• [SOURCE EXTRACT]
## start

CSE 413 Winter 2002

Assignment 6 -- Parsing & D Lexical Analyzer

Electronic turnin of programming part due Tuesday, Feb. 26, by 10:00 pm.
Test output, and written problems due in class Wednesday, Feb. 27.

Written problems

Here are a few warmup problems involving context free grammars for the next assignment, the parser. You should do these problems individually, even if you have a partner for the compiler project.

Consider the following grammar:
A ::= SbA | SS | ba
S ::= aAS | a

What are the terminals, nonterminals, and start symbol for this grammar?
Draw parse trees for the following sentences:

aabbaa
aabaaabaa

Give a leftmost derivation of the sentences in (b).

Give a context free grammar that generates
1. The language containing strings with an equal number of a's and b's.
2. The language containing strings of the form ww^Rcaⁿb²ⁿ, where w is a string of 1 or more a's and b's ( (a|b)+ ); w^R denotes the reversal of w, and the superscript n stands for any positive integer, meaning that the end of the string should contain 1 or more a's followed by twice as many b's as a's.
(optional) Construct a context-free grammar for roman numerals.
(optional) Write a grammar for English sentences using the words
time, arrow, banana, flies, like, a, an, the, fruit
and the semicolon. Be sure to include all the senses (noun, verb, etc.) of each word. Then show that this grammar is ambiguous by exhibiting more than one parse tree for "time flies like an arrow; fruit flies like a banana."

Programming project - Scanner

The purpose of this part of the assignment is to construct a scanner for the D language, which is defined in a separate handout. The scanner, as well as the rest of your compiler, should be written in Java. The code should not just work properly, but it should also be readable and well-organized.

Scanner Organization

A scanner (or lexical analyzer) reads the character (text) representation of a program and transforms it into a stream of tokens representing the basic lexical items in the language. These tokens include punctuation (lparen, rparen, semicolon, ...), keywords (if, int, return, ...), integers, and identifiers. The scanner should skip over whitespace and comments in the source code; these are ignored by the compiler and should not appear in the token stream that will eventually be read by the parser.

The scanner should be defined as a Java class Scanner, and should provide a nextToken() method that the client program can call to obtain tokens sequentially. The scanner class should include an appropriate test program. This test program should use the CompilerIO class from the previous assignment for line-oriented input and output operations that read and write the input and output files. The test program should read tokens from a D source program one at a time, and print the tokens to the output file. Source program lines should be echoed to the output file as they are read, to make it easier to see the correlation between the source code and the tokens. Echoing of the input lines should be handled automatically by CompilerIO. A first approximation to the test program might look something like this:

   // scanner test program
   public static void main (String [] args) {
      // create I/O object, which opens files when it is constructed
      CompilerIO cio = new CompilerIO(...);
      // set cio to turn input echoing on, etc.

## end

• [EXERCISE 1] Copy the rows that classify the organism, from kingdom through common name, reproducing each line exactly and leaving out the picture.
The assignment text above has no connection to the rows that come next.

• [STORED RECORDS]
## start

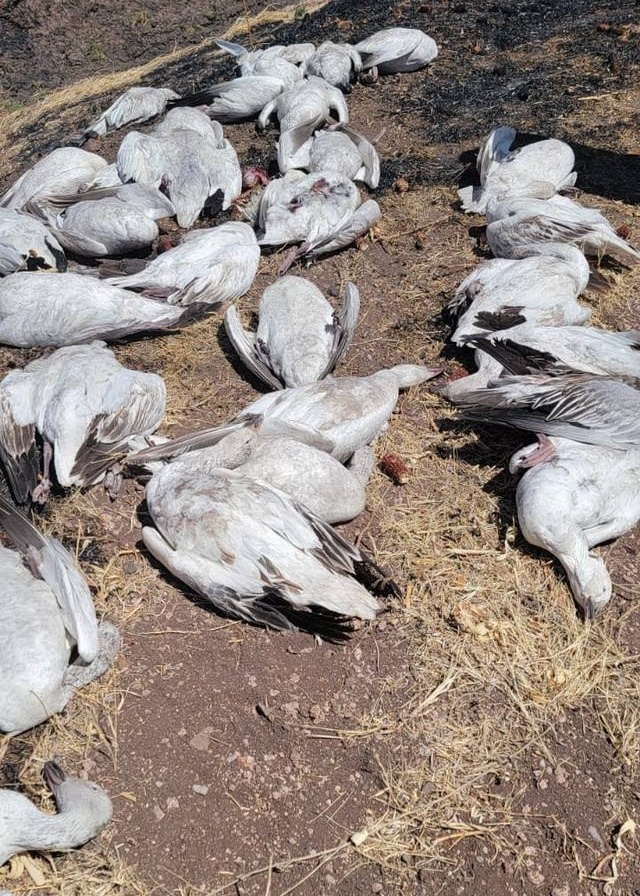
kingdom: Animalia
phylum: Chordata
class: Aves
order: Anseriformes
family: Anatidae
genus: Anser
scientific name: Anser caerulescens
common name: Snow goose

## end

• [EXERCISE 2] Carry on the CSE 413 scanner assignment from the point where it stops.

• [EXPECTED ANSWER 1]
kingdom: Animalia
phylum: Chordata
class: Aves
order: Anseriformes
family: Anatidae
genus: Anser
scientific name: Anser caerulescens
common name: Snow goose

• [EXPECTED ANSWER 2]
      ...
      // create scanner object to read tokens
      Scanner scan = new Scanner(cio);
      
      // read source program and print token stream
      do {
         Token t = scan.nextToken();
         write string version of t to output file;
      } while (t.kind != Token.EOF);
   }

(Note that this is one of the situations where a do-while loop is appropriate, as opposed to a regular while or for. We know there will be at least one token in the stream.)

You will also need to define a class Token to represent the lexical tokens. Each Token object should include a field to store the lexical class of the Token (id, int, lparen, not, ...). Class Token should include appropriate symbolic constant names (static final ints) for the various lexical classes. Tokens for identifiers and integers need to contain additional information: the String representation of the identifier or the numeric (int) value of the integer. Since there's little space overhead involved, it's reasonable to have an int and a String field in every Token and ignore these fields if the Token is something other than an integer or identifier. Class Token should contain an appropriate toString() method that returns a descriptive string representation of a Token. See the course notes on Lexical Analysis for additional information and suggestions.

Implementation

Take advantage of features of Java when you write your code. Assuming your Token class contains an appropriate toString method, the test program can write the tokens directly to the output text file without having to decode them. Similarly, you'll need a table of language keywords and their corresponding lexical tokens. Use a Java HashMap for this; don't re-implement a symbol table from scratch.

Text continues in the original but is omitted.